Et les changements ne s'arrêtent pas là : GPA a créé un fonds de dotation pour « structurer une stratégie de mécénat », afin de mener des actions qui découlent de ses valeurs (solidarité, insertion, environnement...) et dépassent le cadre de l'entreprise. Chez Enedis aussi, le rayonnement de la mission de l'entreprise dépasse le cadre de la société. «Comme acteur qui travaille avec un écostytème très large, nous avons l'ambition de le porter avec nous», explique Catherine Lescure. Par exemple, Enedis déploie de nombreux «chantiers bas carbone» qui impliquent des interactions avec les collectivités locales, les entreprises de travaux publics. La société travaille à diffuser la pratique de réutilisation locale de la terre excavée lors des travaux, une démarche non usuelle.
34% de «mission native»
«On assiste à une extension rapide du modèle d'entreprise à mission», a déclaré Véronique Louwagie, ministre déléguée chargée du Commerce, de l'Artisanat, des Petites et moyennes entreprises et de l'Économie sociale et solidaire, en introduction à la présentation du baromètre. Au 31 décembre 2024, ce dernier recensait 1 961 sociétés à mission, contre 1 585 l'année précédente. En dépit du contexte économique compliqué, la dynamique ne s'est pas essoufflée. Pour l'essentiel, les entreprises à mission sont des PME : 60,8% d'entre elles comptent moins de 10 salariés. Au niveau territorial, ces sociétés semblent se développer un peu partout, avec une mention spéciale pour les Pays de la Loire, où elles sont surreprésentées. En termes de secteurs, « on note une prédominance des services dans une définition très large, mais d'autres secteurs connaissent une dynamique », ajoute Guillaume Densoës, co-président de la CEM. Par exemple, des sociétés à mission ont vu le jour dans l'agroalimentaire ou l'immobilier.

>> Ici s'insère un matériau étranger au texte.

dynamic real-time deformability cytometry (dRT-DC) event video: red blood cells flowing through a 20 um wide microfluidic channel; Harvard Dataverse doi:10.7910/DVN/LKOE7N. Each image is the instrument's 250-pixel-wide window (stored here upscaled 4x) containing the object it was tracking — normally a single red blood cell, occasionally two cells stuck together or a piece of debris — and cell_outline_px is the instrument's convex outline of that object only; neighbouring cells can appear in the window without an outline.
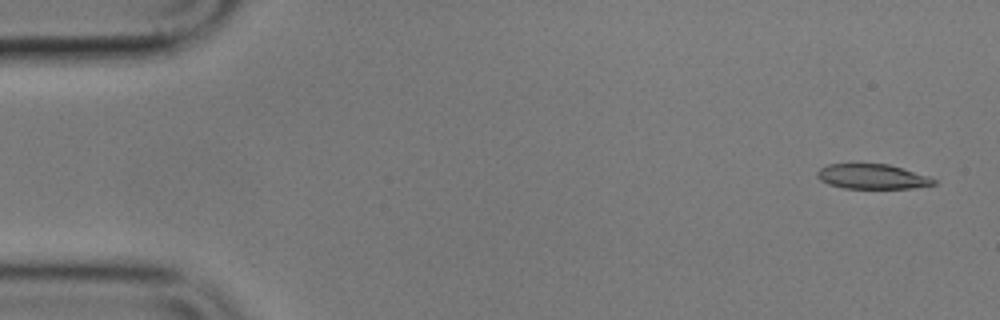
{"species": "common noctule bat (a hibernating species)", "species_latin": "Nyctalus noctula", "temperature_condition": "cold", "stored_images_in_passage": 5, "camera_frame_rate_fps": 3000, "um_per_image_px": 0.085, "animal": {"sex": "male", "body_mass_g": 17.9}, "frame": {"image": 1, "passage_image": 1, "time_ms": 0.0, "image_size_px": [1000, 320], "cell_outline_px": [[936, 184], [912, 188], [844, 188], [828, 184], [820, 180], [816, 176], [816, 172], [820, 168], [828, 164], [888, 164], [928, 176], [936, 180]], "centroid_in_image_um": [74.11, 15.01], "position_along_channel_um": 10.9, "area_um2": 16.76}}
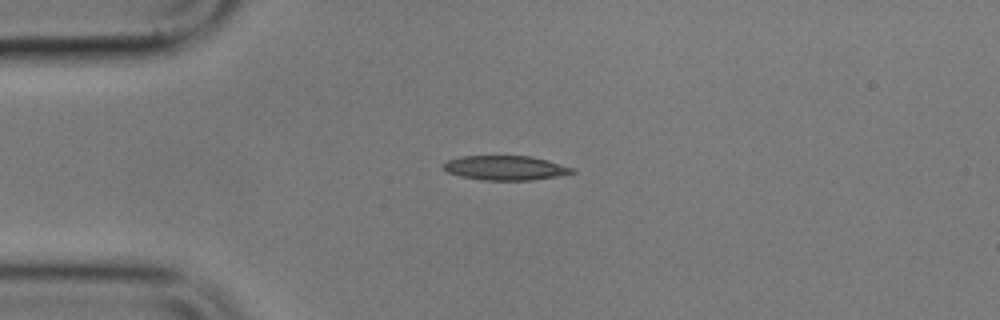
{"frame": {"image": 2, "passage_image": 4, "time_ms": 3.667, "image_size_px": [1000, 320], "cell_outline_px": [[576, 172], [556, 176], [532, 180], [484, 180], [460, 176], [448, 172], [440, 168], [440, 164], [448, 160], [460, 156], [532, 156], [548, 160], [576, 168]], "centroid_in_image_um": [42.94, 14.26], "position_along_channel_um": 42.1, "area_um2": 18.55}}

Autre constat, celui d'une convergence entre l'entreprise à mission et d'autres démarches. Par exemple, 160 d'entre elles sont labellisées B corp (sociétal, environnemental, gouvernance) et 39 détiennent un label Esus, Entreprise solidaire d'utilité sociale. Tendance encourageante pour l'avenir, si 46% de ces sociétés ont été créées avant la loi Pacte – avec une doyenne qui a plus de 100 ans - , 34% d'entre elles sont « mission native ». «Aujourd'hui, les entrepreneurs se posent la question de l'objet social de leur projet», analyse Guillaume Densoës. Pour Helène Bernicot, co-présidente de la CEM, preuve est faite que l'entreprise à mission est un modèle qui fonctionne : « Il donne du sens et il est pragmatique ».